The Gallery on Garrison Ft Smith AR January 8, 2022
Frank Goff’s Artist Statement
Gallery On Garrison, Fort Smith, Arkansas January 2022 Exhibition
In this exhibition you will find several different approaches to how I go about making things. The series of botanical illustrations are straight forward observations of plants growing in my wife's garden. My intention was to draw what I saw in front of me as accurately as possible, using the medium of scratchboard. The process involves directly engraving with a sharp tool on a piece of hardboard covered in fine white clay then sprayed with black India ink. Carefully scratching through the black ink reveals the white clay underneath. I prefer to use an X-Acto knife as my engraving tool to create razor thin lines and hatch marks, as well as stippling to produce rich texture and volume. The contrast between the black ink and brilliant white clay produces dramatic lighting effects. Color was added using transparent acrylic ink. It can be a tedious process that requires careful planning and concentrated focus. However, the final results can be well worth the effort.

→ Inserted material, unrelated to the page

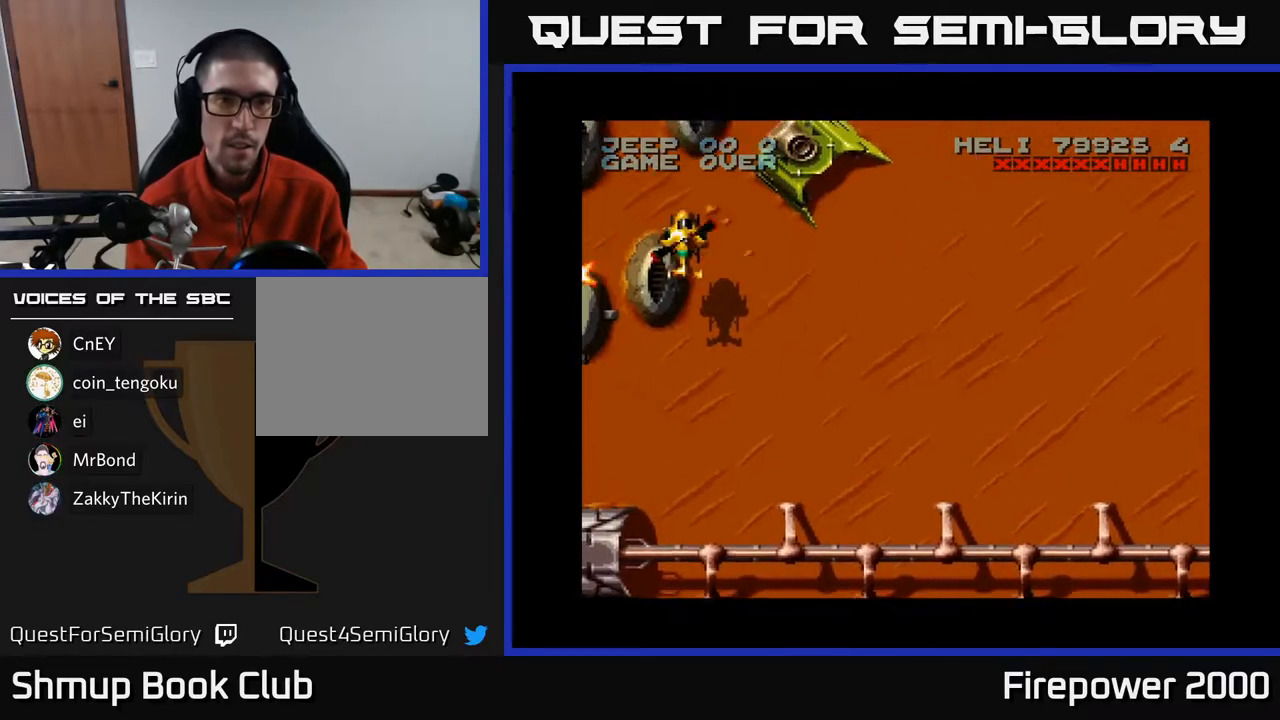
{"buttons": ["A", "DPAD_DOWN", "DPAD_RIGHT"], "left_stick": "center", "right_stick": "center", "events": [[167, "DPAD_DOWN", "down"], [300, "DPAD_LEFT", "up"], [367, "DPAD_RIGHT", "down"]]}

I enjoy using direct carving techniques to carve wood. In direct carving, you do not have a preconceived idea of what the final result will be. No preliminary drawings or models are used. You work with the material first and let it suggest what it wants to become. After the tree bark is removed, limbs trimmed off, and knots that cause cracking and splitting are taken out, what is left can give you ideas about what to do next. The grain of the wood often has interesting patterns that can be developed. Holes in the wood, large knots, cut off tree limbs and burls morph into animals and human-like shapes. My approach is to let go and cooperate with the unconscious and the brain’s ability to quickly perceive patterns. After discovering what seems to be in the wood, the work of carving, sanding and shaping begins. Now the task is to coax out the forms already waiting there, animate the dead wood and give it a new life. The following poem catches the experience of discovering something warm and living hidden beneath what appeared to be lifeless and cold. “
"Bare branches of each tree
on this chilly January morn
look so cold so forlorn.
Gray skies dip ever so low
left from yesterday's dusting of snow.
Yet in the heart of each tree
waiting for each who wait to see
new life as warm sun and breeze will blow,
like magic, unlock springs sap to flow,
buds, new leaves, then blooms will grow."
- Nelda Hartmann, January Morn
It is my hope that those viewing this exhibit will find a connection with the natural world and the cycle of life.